## EXERCISE
Word for word, return the lines from the start of the entries below through the line that has "Wir behandeln Sportler auf jedem".

BEGIN

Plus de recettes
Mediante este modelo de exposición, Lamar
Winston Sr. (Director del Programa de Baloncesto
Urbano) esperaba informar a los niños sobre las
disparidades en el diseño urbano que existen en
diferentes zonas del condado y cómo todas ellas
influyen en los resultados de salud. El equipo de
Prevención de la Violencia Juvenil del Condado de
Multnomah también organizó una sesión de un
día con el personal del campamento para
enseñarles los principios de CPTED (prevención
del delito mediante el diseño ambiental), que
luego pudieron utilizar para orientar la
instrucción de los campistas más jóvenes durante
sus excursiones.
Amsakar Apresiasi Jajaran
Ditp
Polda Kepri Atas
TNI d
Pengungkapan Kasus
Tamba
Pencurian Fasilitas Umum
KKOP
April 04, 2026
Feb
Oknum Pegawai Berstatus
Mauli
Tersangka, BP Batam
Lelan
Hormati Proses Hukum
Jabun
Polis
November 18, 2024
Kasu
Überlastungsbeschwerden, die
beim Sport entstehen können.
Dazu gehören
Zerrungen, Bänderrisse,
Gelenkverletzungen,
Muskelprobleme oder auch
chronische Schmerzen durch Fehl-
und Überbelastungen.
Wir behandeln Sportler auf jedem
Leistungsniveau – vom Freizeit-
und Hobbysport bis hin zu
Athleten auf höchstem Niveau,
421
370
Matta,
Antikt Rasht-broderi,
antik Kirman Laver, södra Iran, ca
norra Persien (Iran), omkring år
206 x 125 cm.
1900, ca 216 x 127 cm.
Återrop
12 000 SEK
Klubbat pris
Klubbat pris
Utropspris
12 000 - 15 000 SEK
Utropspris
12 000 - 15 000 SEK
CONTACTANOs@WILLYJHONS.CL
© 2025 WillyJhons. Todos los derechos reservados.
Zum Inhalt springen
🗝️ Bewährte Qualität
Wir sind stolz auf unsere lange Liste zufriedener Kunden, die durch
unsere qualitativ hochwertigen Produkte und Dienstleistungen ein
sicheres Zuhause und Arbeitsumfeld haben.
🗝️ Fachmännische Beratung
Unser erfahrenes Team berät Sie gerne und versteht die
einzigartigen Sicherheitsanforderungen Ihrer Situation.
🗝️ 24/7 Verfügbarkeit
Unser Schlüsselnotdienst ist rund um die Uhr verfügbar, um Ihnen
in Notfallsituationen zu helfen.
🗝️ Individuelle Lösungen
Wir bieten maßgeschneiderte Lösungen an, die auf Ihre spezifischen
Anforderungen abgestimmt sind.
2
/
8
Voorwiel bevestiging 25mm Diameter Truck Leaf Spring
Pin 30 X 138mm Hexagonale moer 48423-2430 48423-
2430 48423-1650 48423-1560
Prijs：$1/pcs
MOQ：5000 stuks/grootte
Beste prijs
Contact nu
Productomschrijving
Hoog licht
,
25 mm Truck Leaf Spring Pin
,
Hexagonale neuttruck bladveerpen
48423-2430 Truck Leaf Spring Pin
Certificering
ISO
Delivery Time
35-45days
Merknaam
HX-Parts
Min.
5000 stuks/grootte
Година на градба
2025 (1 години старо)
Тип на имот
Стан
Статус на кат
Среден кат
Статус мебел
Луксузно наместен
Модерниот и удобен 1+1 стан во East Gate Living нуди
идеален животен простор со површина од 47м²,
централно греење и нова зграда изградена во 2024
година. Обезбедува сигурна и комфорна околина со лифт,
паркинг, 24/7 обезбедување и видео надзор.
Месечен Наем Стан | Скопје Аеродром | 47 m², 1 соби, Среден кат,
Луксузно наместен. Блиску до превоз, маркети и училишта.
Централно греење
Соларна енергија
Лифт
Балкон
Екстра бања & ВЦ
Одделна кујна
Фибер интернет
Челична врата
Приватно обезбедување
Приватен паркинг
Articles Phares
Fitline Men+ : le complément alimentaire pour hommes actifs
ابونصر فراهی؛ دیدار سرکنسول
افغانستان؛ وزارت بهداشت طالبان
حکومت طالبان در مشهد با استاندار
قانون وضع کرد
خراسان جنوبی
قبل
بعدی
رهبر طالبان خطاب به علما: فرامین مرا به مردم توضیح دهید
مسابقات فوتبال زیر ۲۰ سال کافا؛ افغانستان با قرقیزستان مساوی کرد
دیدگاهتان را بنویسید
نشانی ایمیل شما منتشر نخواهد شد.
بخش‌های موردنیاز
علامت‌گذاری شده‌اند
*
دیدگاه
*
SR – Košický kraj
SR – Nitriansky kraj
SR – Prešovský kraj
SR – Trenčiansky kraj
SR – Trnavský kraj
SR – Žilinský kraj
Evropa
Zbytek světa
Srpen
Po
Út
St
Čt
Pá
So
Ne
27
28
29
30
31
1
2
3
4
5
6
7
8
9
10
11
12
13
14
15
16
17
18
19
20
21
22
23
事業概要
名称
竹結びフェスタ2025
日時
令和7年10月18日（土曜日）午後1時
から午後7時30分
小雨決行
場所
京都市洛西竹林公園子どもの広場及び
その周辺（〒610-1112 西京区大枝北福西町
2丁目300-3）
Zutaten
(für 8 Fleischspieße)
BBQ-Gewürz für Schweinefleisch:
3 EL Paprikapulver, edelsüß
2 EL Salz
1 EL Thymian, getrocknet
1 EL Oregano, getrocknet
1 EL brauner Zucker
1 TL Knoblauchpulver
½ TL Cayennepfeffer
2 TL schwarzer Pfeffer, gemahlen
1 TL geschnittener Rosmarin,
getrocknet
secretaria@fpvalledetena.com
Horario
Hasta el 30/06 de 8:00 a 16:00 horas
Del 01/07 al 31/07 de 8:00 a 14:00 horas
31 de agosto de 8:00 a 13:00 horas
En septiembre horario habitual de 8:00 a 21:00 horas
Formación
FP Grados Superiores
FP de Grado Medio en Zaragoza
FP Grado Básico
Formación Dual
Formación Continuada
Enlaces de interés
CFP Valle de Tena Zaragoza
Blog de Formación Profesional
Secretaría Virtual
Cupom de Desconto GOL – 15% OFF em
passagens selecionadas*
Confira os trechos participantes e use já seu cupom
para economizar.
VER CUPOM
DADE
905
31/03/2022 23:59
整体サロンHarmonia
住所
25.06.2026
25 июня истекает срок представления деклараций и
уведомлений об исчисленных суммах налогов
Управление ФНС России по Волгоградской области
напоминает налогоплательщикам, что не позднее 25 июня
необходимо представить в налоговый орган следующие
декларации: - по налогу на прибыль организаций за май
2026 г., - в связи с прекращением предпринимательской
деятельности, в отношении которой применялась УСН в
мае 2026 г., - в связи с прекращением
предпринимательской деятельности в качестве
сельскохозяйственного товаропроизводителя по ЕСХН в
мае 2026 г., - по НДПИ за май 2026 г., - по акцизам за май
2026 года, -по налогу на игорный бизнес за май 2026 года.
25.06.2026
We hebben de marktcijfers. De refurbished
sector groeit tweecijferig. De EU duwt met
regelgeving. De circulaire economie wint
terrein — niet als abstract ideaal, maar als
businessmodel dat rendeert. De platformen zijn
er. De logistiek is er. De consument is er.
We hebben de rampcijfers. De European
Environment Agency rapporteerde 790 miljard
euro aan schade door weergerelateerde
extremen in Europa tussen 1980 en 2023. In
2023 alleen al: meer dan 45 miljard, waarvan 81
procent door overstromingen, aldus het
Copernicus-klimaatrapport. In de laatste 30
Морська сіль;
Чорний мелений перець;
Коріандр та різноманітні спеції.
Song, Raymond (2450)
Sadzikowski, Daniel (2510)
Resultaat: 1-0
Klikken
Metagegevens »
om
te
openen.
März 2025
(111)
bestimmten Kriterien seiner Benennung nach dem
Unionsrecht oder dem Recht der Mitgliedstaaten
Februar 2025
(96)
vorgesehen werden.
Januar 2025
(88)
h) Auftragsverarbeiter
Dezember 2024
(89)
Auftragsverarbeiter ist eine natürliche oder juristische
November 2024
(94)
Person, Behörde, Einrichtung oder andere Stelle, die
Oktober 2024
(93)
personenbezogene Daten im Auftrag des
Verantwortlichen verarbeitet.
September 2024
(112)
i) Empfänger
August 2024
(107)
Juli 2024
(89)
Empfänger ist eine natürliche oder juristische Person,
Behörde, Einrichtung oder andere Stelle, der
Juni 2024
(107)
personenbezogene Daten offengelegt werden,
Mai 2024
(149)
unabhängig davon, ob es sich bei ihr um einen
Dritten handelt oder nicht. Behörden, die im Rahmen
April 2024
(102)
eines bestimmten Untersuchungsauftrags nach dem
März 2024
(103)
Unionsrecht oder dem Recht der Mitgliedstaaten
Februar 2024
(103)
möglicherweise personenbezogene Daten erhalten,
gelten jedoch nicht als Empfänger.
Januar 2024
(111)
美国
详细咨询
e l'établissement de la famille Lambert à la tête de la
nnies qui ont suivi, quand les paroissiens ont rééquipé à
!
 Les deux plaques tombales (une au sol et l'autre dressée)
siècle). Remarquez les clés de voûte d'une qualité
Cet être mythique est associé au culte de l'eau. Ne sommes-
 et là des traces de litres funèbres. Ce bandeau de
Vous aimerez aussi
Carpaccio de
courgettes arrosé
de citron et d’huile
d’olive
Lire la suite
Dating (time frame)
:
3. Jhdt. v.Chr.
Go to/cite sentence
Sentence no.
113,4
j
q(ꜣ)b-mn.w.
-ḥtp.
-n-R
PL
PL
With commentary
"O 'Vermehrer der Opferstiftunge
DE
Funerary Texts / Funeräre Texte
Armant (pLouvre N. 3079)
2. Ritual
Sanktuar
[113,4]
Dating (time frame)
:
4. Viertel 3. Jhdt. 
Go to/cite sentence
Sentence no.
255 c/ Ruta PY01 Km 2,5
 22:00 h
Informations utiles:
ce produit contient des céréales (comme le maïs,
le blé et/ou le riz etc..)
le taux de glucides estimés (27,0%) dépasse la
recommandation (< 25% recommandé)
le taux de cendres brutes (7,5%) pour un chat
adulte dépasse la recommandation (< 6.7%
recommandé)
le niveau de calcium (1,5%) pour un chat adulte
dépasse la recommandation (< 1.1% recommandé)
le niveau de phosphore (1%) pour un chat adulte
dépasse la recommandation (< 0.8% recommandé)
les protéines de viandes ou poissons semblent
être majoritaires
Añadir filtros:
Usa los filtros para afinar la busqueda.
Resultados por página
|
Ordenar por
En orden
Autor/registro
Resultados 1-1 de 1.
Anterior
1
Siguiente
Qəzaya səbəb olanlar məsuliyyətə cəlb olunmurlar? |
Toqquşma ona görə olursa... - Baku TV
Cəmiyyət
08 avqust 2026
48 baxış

END

## REPLY TO THE EXERCISE
Plus de recettes
Mediante este modelo de exposición, Lamar
Winston Sr. (Director del Programa de Baloncesto
Urbano) esperaba informar a los niños sobre las
disparidades en el diseño urbano que existen en
diferentes zonas del condado y cómo todas ellas
influyen en los resultados de salud. El equipo de
Prevención de la Violencia Juvenil del Condado de
Multnomah también organizó una sesión de un
día con el personal del campamento para
enseñarles los principios de CPTED (prevención
del delito mediante el diseño ambiental), que
luego pudieron utilizar para orientar la
instrucción de los campistas más jóvenes durante
sus excursiones.
Amsakar Apresiasi Jajaran
Ditp
Polda Kepri Atas
TNI d
Pengungkapan Kasus
Tamba
Pencurian Fasilitas Umum
KKOP
April 04, 2026
Feb
Oknum Pegawai Berstatus
Mauli
Tersangka, BP Batam
Lelan
Hormati Proses Hukum
Jabun
Polis
November 18, 2024
Kasu
Überlastungsbeschwerden, die
beim Sport entstehen können.
Dazu gehören
Zerrungen, Bänderrisse,
Gelenkverletzungen,
Muskelprobleme oder auch
chronische Schmerzen durch Fehl-
und Überbelastungen.
Wir behandeln Sportler auf jedem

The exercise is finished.